L’an dernier, David Beckham a gagné 37 millions grâce à ses contrats publicitaires. Crédits: Franck Fife/AFP

«Son pied gauche ne lui sert à rien, il est mauvais de la tête, il ne sait pas tacler et il ne marque pas souvent. A part ça, il est très bien.» Personne n’a mieux que l’ancien footballeur irlandais George Best résumé le cas Beckham.

David Beckham a pour lui une passe très précise du pied droit, une centaine de sélections en équipe d’Angleterre, une belle petite gueule et une femme très ambitieuse. Seuls les deux derniers éléments permettent de comprendre pourquoi l’événement sportif de la quinzaine est la signature au Paris Saint-Germain d’un joueur libre de tout contrat, qui ne sera pas payé, qui ne restera à Paris que cinq mois, qui ne s’entraînera avec sa nouvelle équipe que dans quinze jours, qui ne disputera sans doute qu’une poignée de matches et qui, à bientôt 38 ans, sera le joueur le plus âgé du championnat français! 

Mais le PSG s’est d’abord offert l’une des rares personnalités du showbiz issues du monde du sport. Une icône planétaire qui plaît à tous, à l’urbain gay tokyoïte comme au prolo de l’East End. Un père de famille (quatre enfants) que son épouse, l’ancienne Spice Girl Victoria, a transformé en tête de gondole. Le nom Beckham est une marque et pas seulement de sous-vêtements (disponible dans 1800 H&M répartis dans 40 pays). Le couple a lancé son parfum et même son fils Romeo, 10 ans, dans une carrière de mannequin pour Burberry.

L’an dernier, David Beckham a gagné 9 millions de francs pour son activité footballistique et 37 millions pour des opérations publicitaires. Selon Forbes, il s’agissait du footballeur le plus payé au monde, devant Cristiano Ronaldo et Lionel Messi, les deux meilleurs joueurs du monde. C’est un peu comme si Stanislas Wawrinka possédait la notoriété et le compte en banque de Roger Federer.

Lorsqu’il signa au Los Angeles Galaxy en 2007, ce transfert fut considéré comme une semi-retraite lucrative devant permettre à Mme Beckham d’avoir ses entrées à Hollywood et sa villa à Beverly Hills. Six ans plus tard, le bilan est éloquent: en cinq saisons, David Beckham a engrangé 150 millions de francs et ajouté Armani, Sharpie, Yahoo, EA, Samsung, Burger King, Sainsbury et Breitling à sa collection de contrats publicitaires. 

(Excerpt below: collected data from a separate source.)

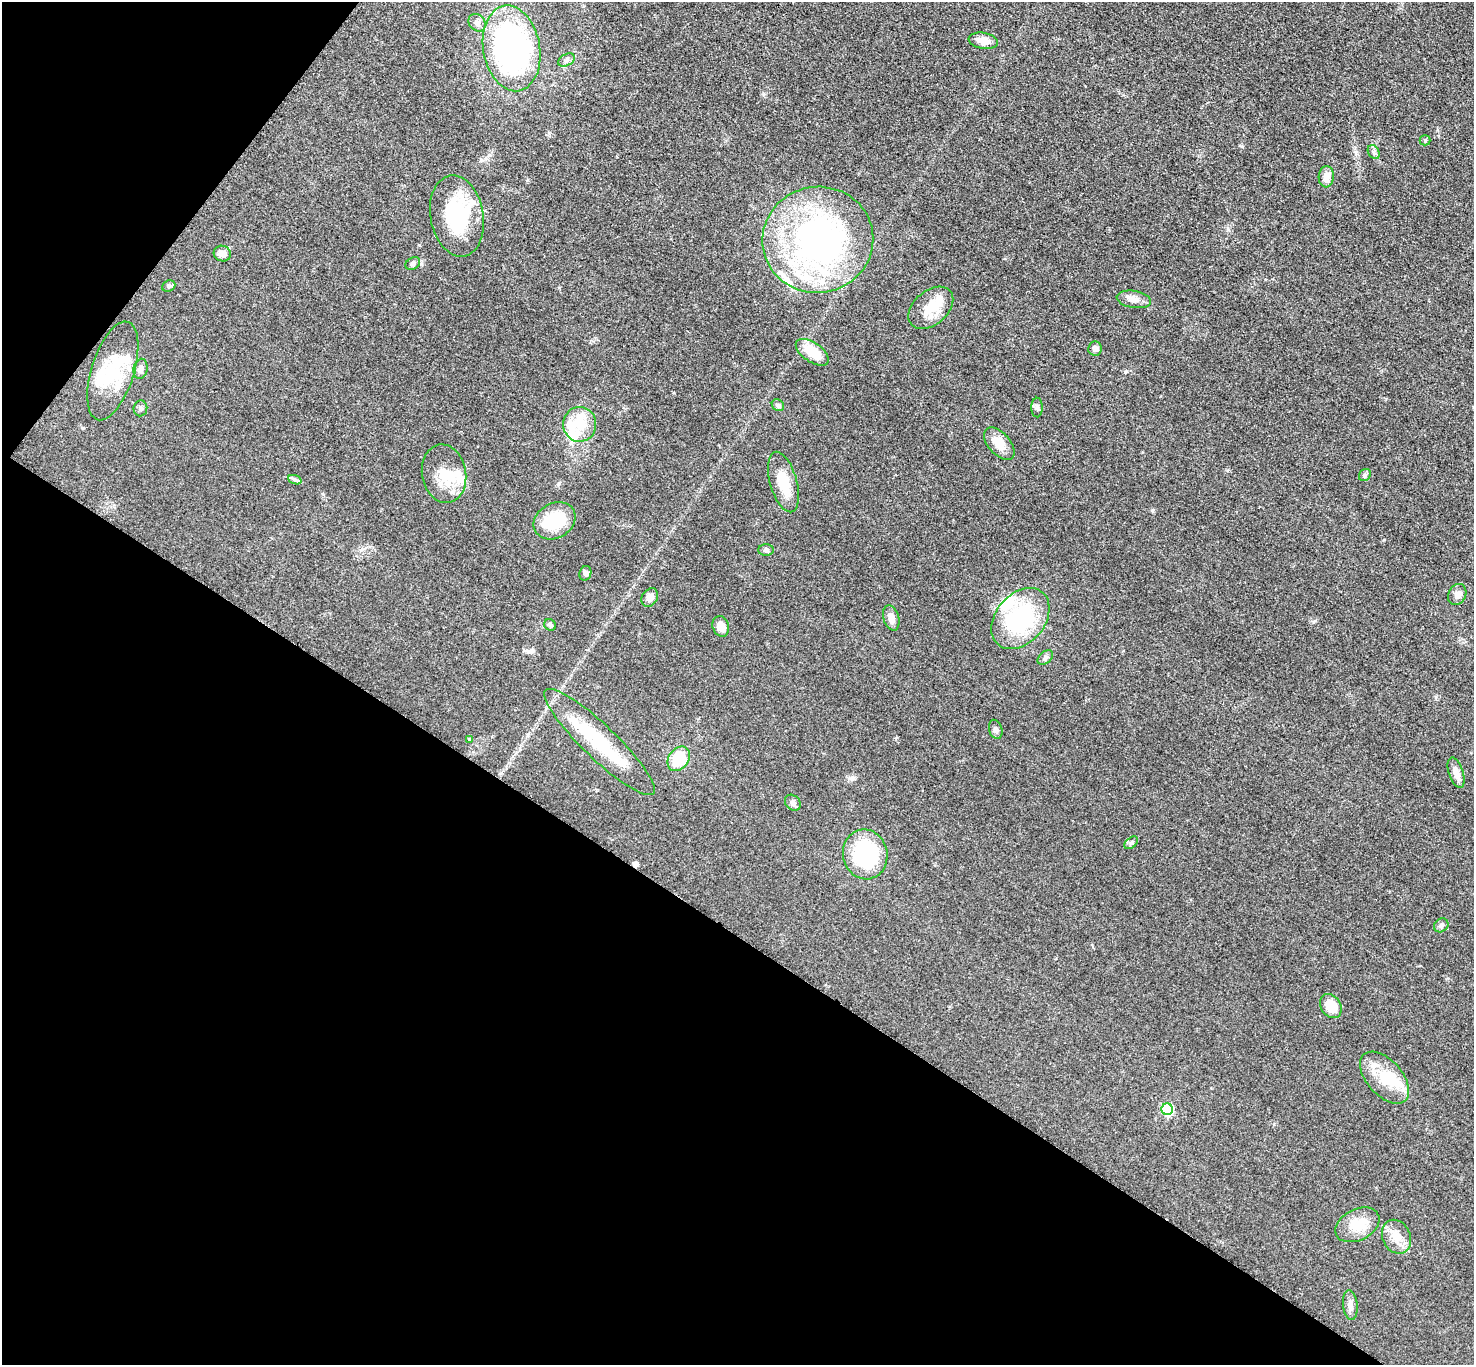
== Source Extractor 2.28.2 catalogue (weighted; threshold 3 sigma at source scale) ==
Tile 9 of 4 x 4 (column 1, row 3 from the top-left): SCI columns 13-1484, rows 1525-2887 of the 5911 x 5916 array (HDU 1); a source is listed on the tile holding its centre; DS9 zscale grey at full resolution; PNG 1476 x 1367 px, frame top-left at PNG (2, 2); each listed source drawn as its Kron ellipse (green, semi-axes under 4 px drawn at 4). Shown black and unused: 36% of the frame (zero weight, under 3 of 5 exposures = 1% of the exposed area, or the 3 px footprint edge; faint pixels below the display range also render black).
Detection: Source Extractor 2.28.2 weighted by HDU 2 'WHT'; one run over the whole footprint, this tile lists its part. Background 0.0533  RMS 0.0058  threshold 0.0262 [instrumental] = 3 sigma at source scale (4.5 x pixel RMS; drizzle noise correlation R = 1.50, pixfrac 1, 0.05/0.05 arcsec/px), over >= 5 px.
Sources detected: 65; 7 inside a brighter object's white glare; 1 cosmic-ray / hot-pixel residue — neither listed nor drawn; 5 inside a brighter listed object's ellipse — not listed separately; the other 52 listed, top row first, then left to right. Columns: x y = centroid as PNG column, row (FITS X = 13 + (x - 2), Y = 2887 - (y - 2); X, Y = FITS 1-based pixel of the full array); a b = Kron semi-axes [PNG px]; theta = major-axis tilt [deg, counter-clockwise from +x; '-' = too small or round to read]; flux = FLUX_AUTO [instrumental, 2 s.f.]
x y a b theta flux
477 23 9 7 -45 2.8
983 41 15 8 -10 5.9
512 48 43 28 -80 160
566 60 9 5 27 1.7
1425 140 5 5 - 0.78
1374 152 7 5 -60 1.4
1326 177 10 7 85 5.2
457 216 41 26 -80 44
818 240 55 53 10 180
222 253 8 8 - 3.5
413 264 8 6 30 1.6
169 286 7 5 23 1.2
1134 299 17 8 -9 4.7
931 308 26 17 40 13
1095 349 7 6 - 2.3
812 352 19 9 -34 14
140 369 10 7 80 2.6
113 371 51 21 72 29
778 405 6 5 - 1.1
1037 407 10 5 -89 1.6
140 408 8 7 - 1.9
580 424 17 16 - 12
999 444 19 11 -48 9.4
444 474 29 22 -80 16
1365 475 6 5 - 1.2
295 480 7 4 -20 1.1
783 482 31 13 -74 15
555 521 22 17 30 25
766 550 8 5 0 1.6
585 573 7 6 - 1.4
1457 594 11 8 64 2.9
650 597 10 7 56 3.8
891 618 13 7 -72 4.4
1020 619 34 24 49 58
550 625 6 5 - 1.6
721 626 10 8 -72 5.2
1045 658 9 6 41 1.7
996 729 10 6 -72 1.9
469 739 4 4 - 0.51
600 742 75 17 -44 43
679 759 13 10 53 18
1456 773 16 7 -72 4.4
793 803 9 7 -43 1.9
1131 843 8 5 41 1.3
865 854 25 22 -77 51
1441 925 7 6 - 1.9
1331 1006 13 10 -55 10
1384 1078 31 17 -48 18
1167 1109 6 5 - 47
1357 1225 23 15 27 12
1396 1237 17 14 -65 8.3
1350 1305 15 7 -83 3.4
Unlisted compact peaks at least as high as the median listed source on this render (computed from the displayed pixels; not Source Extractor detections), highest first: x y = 1152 510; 1384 540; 1313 622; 1125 372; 763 94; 481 160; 323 494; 1241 146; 419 245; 674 393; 559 483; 1436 697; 1227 470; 559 288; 527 180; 83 428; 852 779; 489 155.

Les intérêts télévisés du PSG

Grâce à lui, sept nouvelles franchises sont entrées dans la ligue américaine de football (MLS), dont les match sont désormais retransmis sur le réseau national NBC. La prochaine franchise paiera son ticket d’entrée sept fois plus cher qu’il y a cinq ans. A moins qu’elle ne soit propriété de David Beckham… La star possède en effet par contrat une option valable jusqu’à la fin de sa carrière. Et c’est peut-être bien cette option que vise QSI, la société qatarie propriétaire du PSG afin de s’ouvrir le marché américain.

Dans l’immédiat, les dirigeants parisiens accroissent l’intérêt pour le championnat français, dont la chaîne BeIN Sport, filiale d’Al Jazeera, détient les droits. Ils placent le PSG sur la carte du foot mondial, notamment en Asie où le «Spice Boy» est adulé. Même si ce genre de négociations ne s’improvise pas, l’arrivée de David Beckham fait opportunément oublier le scandale des votes achetés par le Qatar pour obtenir l’organisation de la Coupe du monde 2022.

Nous sommes donc bien loin du simple merchandising, même si le nouveau numéro 32 du PSG touchera 22 euros par maillot vendu.